→ **Work to be completed**
Go through the records below and show every line with the string "that".

Start of Provided material

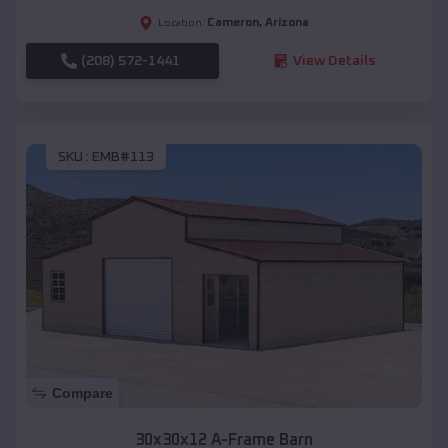
Cameron
,
Arizona
Location:
(208) 572-1441
View Details
SKU :
EMB#113
Compare
30x30x12 A-Frame Barn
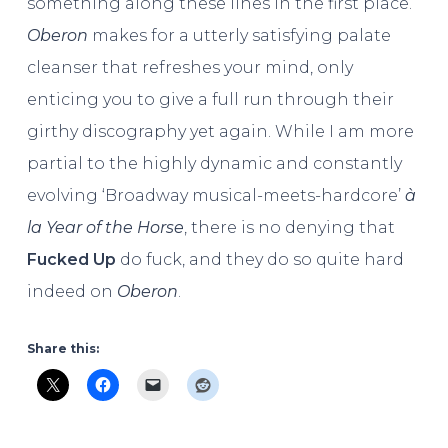
something along these lines in the first place.
Oberon
makes for a utterly satisfying palate
cleanser that refreshes your mind, only
enticing you to give a full run through their
girthy discography yet again. While I am more
partial to the highly dynamic and constantly
evolving ‘Broadway musical-meets-hardcore’
à
la
Year of the Horse
, there is no denying that
Fucked Up
do fuck, and they do so quite hard
indeed on
Oberon
.
Share this:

End of Provided material

→ **Task solution**
cleanser that refreshes your mind, only
, there is no denying that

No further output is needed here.